Tamiflu wäre im Wasser gerade so hoch konzentriert, dass sich die meisten Grippeviren nicht mehr in Vögeln vermehren würden, wenn diese davon trinken. Die meisten, nicht alle. Einige widerstandsfähigere Erreger könnten überleben und sich zu resistenten Keimen entwickeln, gegen die Tamiflu wirkungslos wäre. Für die nächste Grippewelle hätte das fatale Folgen: Eine der ganz wenigen wirksamen Waffen gegen die Grippe wäre plötzlich stumpf.

Wie viel vom Grippemittel ins Wasser gelangt, beschreibt Singers Team auch. 90 Prozent des eingenommenen Tamiflu scheiden Menschen einfach wieder aus. Im Abwasser überwindet das Medikament Kläranlagen fast vollständig und fließt in die Umwelt.

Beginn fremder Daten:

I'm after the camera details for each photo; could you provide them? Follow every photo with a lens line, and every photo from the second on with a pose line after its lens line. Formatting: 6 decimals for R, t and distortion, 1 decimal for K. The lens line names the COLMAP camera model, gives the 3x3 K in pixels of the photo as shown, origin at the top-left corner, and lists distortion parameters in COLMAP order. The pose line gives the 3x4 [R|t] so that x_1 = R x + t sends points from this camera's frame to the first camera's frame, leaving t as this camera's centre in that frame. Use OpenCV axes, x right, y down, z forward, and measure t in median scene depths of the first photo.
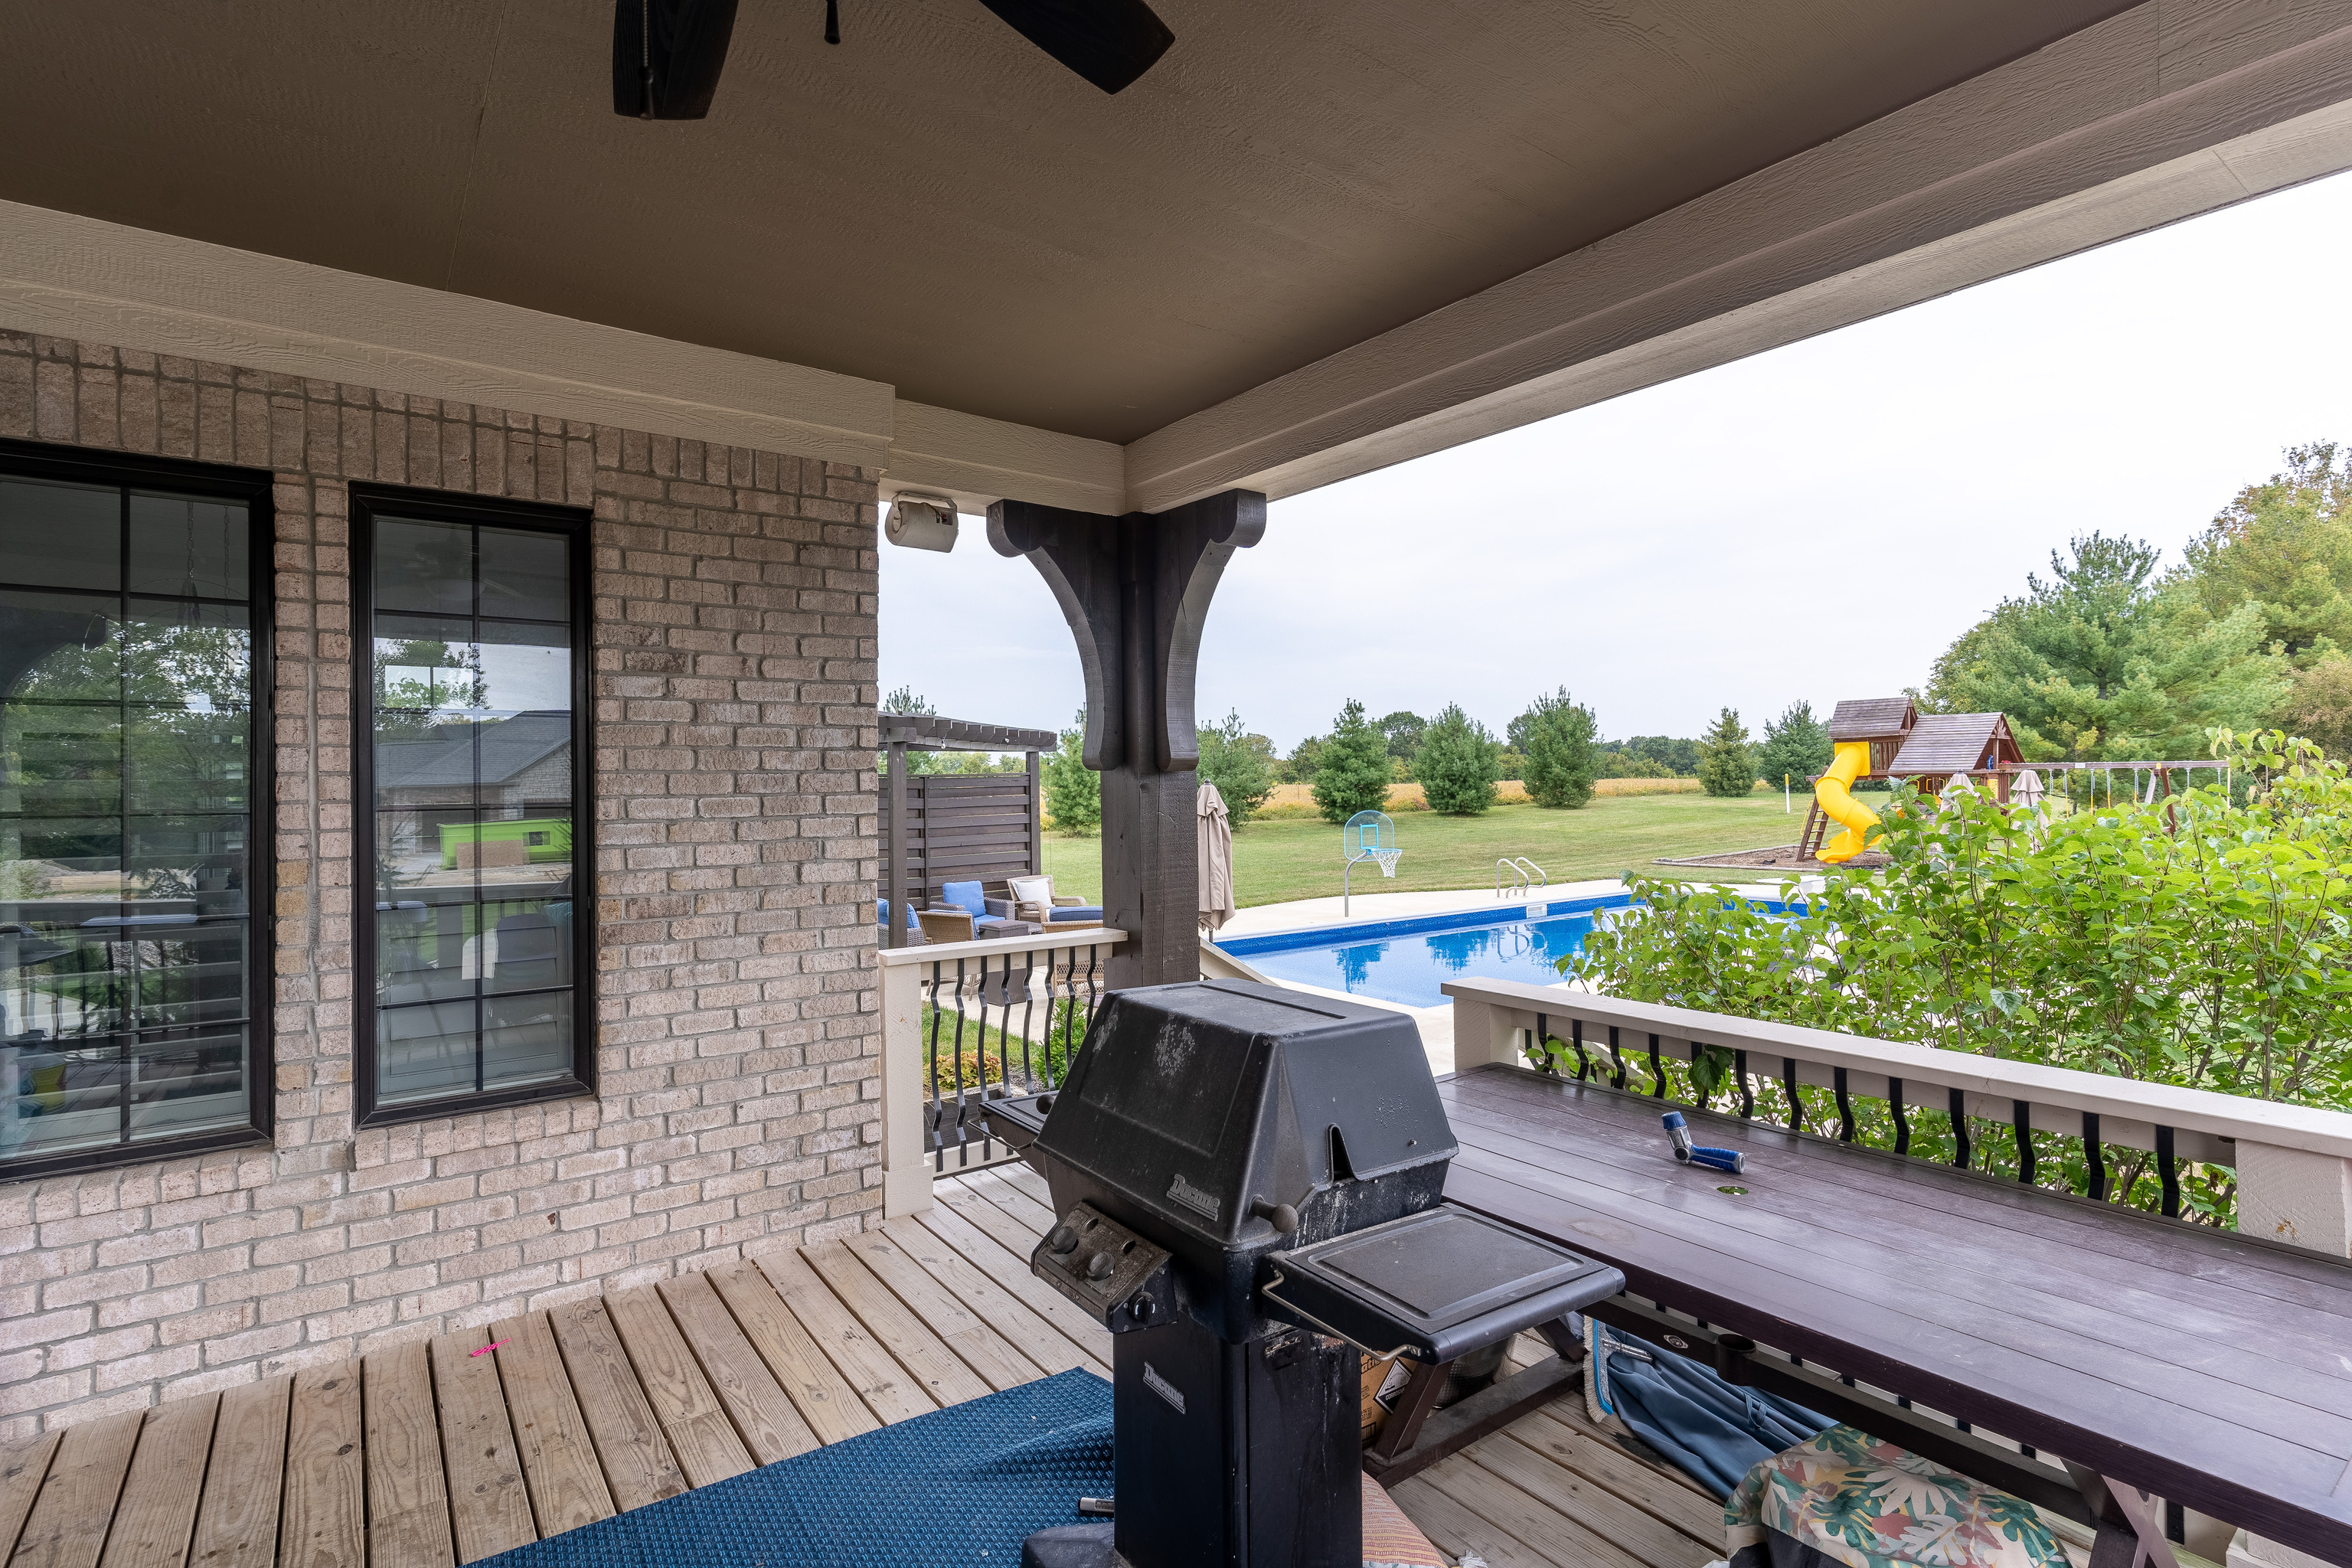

Die englischen Forscher weisen auf ein Problem hin, das Forscher und Pharmaindustrie bislang weitgehend ausblenden. Denn ob Schmerzmittel, Betablocker oder Cholesterinsenker, ob Antibiotika oder Antidepressiva - immer häufiger erscheinen die Medikamente in nennenswerten Konzentrationen in der Umwelt. Die Stoffe gelangen auf natürlichem Ausscheidungswege ins Abwasser, schwappen in Bäche, Flüsse und Seen und gefährden die Gesundheit von Fischen, Algen und anderen Lebewesen.

Auch erste Forschungsergebnisse zu Diclofenac, dem Wirkstoff des Schmerzmittels Voltaren, sind alarmierend. Julia Schwaiger vom Bayerischen Landesamt für Wasserwirtschaft entdeckte, dass er bei Regenbogenforellen Nierenschäden auslösen kann. Ihre Schweizer Kollegin Bettina Hitzfeld vom Bundesamt für Umwelt, Wald und Landschaft in Bern fand Bachforellen, deren Immunsystem geschwächt war - und das bei Diclofenac-Werten, wie sie schon heute in Oberflächengewässern gemessen werden.

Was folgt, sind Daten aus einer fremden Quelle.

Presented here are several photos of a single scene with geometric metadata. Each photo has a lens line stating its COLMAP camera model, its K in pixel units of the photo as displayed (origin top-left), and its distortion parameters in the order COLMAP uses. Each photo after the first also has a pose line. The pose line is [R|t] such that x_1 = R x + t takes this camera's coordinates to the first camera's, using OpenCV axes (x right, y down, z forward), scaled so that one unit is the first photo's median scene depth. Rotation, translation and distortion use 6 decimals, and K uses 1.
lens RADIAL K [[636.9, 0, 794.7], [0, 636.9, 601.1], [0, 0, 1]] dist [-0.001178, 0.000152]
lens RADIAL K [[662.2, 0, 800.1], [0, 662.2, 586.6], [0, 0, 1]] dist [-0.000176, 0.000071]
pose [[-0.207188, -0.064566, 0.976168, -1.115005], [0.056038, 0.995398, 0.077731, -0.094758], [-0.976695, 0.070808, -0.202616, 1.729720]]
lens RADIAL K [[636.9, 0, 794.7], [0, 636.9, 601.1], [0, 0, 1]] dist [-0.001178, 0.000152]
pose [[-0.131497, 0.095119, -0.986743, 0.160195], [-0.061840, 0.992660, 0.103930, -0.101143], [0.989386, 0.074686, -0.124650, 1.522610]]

All das ist noch harmlos im Vergleich zu dem, was der Wirkstoff in Asien anrichtete. Dort verendeten mehrere zehn Millionen Greifvögel. Auch in ihren Körpern wurden Rückstände von Diclofenac gefunden - wahrscheinlich stammt es aus Rinderkadavern, die die Vögel gefressen hatten. In Indien, Pakistan und Nepal war das Mittel jahrelang in großen Mengen an Tiere verfüttert worden. Jetzt sind drei Geierarten deswegen fast ausgerottet. "Es ist der erste erwiesene Fall, in dem ein pharmazeutisches Produkt eine ökologische Katastrophe solchen Ausmaßes verursacht hat", stellte Lindsay Oaks von der Washington State University 2004 anlässlich der Veröffentlichung der Untersuchungsergebnisse im Fachblatt Nature fest.